**PAGE TEXT**
_ _ _ _

  • Intercropping: intercropping is not practised with chickpeas. chickpea is a large-scale crop and interfering with other crops with chickpeas may be detrimental to chickpeas, but beneficial for other crops. with chickpeas as your primary crop, you should refrain from intercropping it with any other crops.
  • Irrigation: Chickpea requires minimal irrigation. If the crops are rainfed, crops rarely require manual intervention for irrigation. When irrigated crops, the plants require to be irrigated pre-sowing, on 30 days and the 50th day. Since the soil is usually clay soil and the water retention is relatively high, the plants should be able to hold on to the water for longer periods without stress. Excessive irrigation is not recommended.
  • Fertilizers: Chickpea requires very less fertilisers. The total fertilizer requirement is 20 kg of urea, 40 kg of Phosphorus and 20 kg of potash for the entire growth cycle. The area is required as a basal application and can usually be removed if there is organic matter in the soil to balance in the form of FYM at 20 tonnes per hectare. being a legume, chickpea creates their own nitrogen fertilizers from the environment after the 30th day.

_ _ _ _

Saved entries
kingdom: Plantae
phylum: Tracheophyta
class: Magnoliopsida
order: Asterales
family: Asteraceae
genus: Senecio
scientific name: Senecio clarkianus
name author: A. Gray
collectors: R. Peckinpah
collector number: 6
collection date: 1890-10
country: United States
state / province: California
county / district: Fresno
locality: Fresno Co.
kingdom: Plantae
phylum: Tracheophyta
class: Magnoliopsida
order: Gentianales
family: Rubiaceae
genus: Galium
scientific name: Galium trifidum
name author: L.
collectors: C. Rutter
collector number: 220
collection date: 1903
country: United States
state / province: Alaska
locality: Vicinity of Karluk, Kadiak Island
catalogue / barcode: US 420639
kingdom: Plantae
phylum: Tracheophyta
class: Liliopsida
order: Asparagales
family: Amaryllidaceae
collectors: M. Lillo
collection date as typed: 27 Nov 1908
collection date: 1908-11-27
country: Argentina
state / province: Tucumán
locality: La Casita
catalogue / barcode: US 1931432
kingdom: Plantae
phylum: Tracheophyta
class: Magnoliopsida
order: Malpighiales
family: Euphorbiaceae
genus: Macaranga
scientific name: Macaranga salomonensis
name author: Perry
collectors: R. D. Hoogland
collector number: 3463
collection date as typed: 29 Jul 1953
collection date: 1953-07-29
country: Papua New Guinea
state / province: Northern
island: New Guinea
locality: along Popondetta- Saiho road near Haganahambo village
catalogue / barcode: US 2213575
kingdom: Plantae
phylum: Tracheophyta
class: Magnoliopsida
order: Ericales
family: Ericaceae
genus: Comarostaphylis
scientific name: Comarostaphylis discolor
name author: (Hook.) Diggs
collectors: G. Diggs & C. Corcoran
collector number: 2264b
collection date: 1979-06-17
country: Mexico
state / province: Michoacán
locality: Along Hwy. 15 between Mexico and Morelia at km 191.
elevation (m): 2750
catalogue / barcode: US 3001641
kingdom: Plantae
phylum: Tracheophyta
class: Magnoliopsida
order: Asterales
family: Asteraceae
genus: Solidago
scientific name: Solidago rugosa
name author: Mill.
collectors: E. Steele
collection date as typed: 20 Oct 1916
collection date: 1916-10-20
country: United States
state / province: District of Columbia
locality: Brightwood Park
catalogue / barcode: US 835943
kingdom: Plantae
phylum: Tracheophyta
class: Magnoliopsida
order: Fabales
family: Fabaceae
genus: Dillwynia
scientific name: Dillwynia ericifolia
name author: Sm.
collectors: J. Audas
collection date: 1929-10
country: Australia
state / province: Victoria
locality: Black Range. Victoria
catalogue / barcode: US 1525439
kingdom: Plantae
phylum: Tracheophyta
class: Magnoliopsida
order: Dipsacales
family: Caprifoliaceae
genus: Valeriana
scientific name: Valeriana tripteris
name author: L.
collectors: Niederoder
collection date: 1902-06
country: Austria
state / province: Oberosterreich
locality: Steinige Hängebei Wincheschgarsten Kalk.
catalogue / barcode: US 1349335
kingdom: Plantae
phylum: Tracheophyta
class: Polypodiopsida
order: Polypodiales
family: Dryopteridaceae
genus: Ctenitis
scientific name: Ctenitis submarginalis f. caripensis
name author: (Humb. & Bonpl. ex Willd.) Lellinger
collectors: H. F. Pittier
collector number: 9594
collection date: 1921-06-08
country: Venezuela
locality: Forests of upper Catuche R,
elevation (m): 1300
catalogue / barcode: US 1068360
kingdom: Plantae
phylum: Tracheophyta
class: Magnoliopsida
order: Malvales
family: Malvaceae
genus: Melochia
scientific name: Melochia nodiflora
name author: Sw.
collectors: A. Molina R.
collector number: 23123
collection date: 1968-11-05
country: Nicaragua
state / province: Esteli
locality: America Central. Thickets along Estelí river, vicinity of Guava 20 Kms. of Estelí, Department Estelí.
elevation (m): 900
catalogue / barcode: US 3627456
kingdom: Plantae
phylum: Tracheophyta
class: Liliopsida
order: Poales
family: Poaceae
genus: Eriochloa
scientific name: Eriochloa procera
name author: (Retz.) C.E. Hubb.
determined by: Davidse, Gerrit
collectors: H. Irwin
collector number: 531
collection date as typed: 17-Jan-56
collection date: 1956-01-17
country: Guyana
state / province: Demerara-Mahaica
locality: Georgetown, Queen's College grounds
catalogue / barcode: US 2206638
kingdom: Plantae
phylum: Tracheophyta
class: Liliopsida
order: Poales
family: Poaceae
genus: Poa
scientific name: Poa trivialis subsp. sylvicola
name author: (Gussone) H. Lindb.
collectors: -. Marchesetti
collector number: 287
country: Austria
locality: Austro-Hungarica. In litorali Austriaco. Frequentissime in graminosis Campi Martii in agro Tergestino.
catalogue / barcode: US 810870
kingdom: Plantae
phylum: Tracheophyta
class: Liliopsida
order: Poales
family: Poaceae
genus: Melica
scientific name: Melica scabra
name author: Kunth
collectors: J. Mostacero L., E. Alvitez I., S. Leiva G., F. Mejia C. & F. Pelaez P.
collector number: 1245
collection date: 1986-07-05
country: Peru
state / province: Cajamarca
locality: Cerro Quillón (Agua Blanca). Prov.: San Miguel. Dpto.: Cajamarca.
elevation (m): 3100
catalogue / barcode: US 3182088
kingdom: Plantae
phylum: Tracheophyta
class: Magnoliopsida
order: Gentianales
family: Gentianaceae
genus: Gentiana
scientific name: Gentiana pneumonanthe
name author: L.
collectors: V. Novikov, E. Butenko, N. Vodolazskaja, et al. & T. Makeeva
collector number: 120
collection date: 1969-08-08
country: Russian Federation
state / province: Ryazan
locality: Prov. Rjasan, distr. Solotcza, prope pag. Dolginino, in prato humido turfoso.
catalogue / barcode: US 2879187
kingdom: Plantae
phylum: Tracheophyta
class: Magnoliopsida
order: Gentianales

_ _ _ _

**EXPLORE THE MATERIAL**
1. Answer these from the chickpea cultivation notes:
(a) At what points are irrigated chickpea plants watered?
(b) How much potash does the crop need for its entire growth cycle?
(c) After which day does chickpea begin creating its own nitrogen?
2. According to the chickpea cultivation notes, why can the plants go longer between waterings without stress?
3. Carry on the chickpea cultivation notes after their final sentence.

**ANSWERS TO THE EXERCISES**
1.
(a) Pre-sowing, on the 30th day, and on the 50th day.
(b) 20 kg.
(c) After the 30th day.

2. The soil is usually clay, and its water retention is relatively high. The plants can therefore hold on to the water for longer periods without stress.

3.
  • Posts: Moths, Pod borers and wilting are common diseases and pests in chickpeas. Application of the right pesticides when pests are noticed is recommended.
  • Nipping: Nipping is the process of removing the top part of the plant when it reaches a height of 30 centimetres. this is done from the 20th to the 30th day from sowing. Nipping promotes branching and secondary branches. The pods are present in the secondary branches and it’s important to nip the plants to promote more secondary branches to increase branching, flowering and thus more yield.
  • Harvesting: Harvesting begins when the leaves start turning yellow and droop. Harvesting is done by cutting down the entire plant. They are stacked in the field if the climatic conditions allow and if rain is not a possibility in the next 5-6 days. Else the harvested plants are moved to a location where they can be protected from weather conditions. the harvested plants are left to dry for 5-6 days in the sun before threshing.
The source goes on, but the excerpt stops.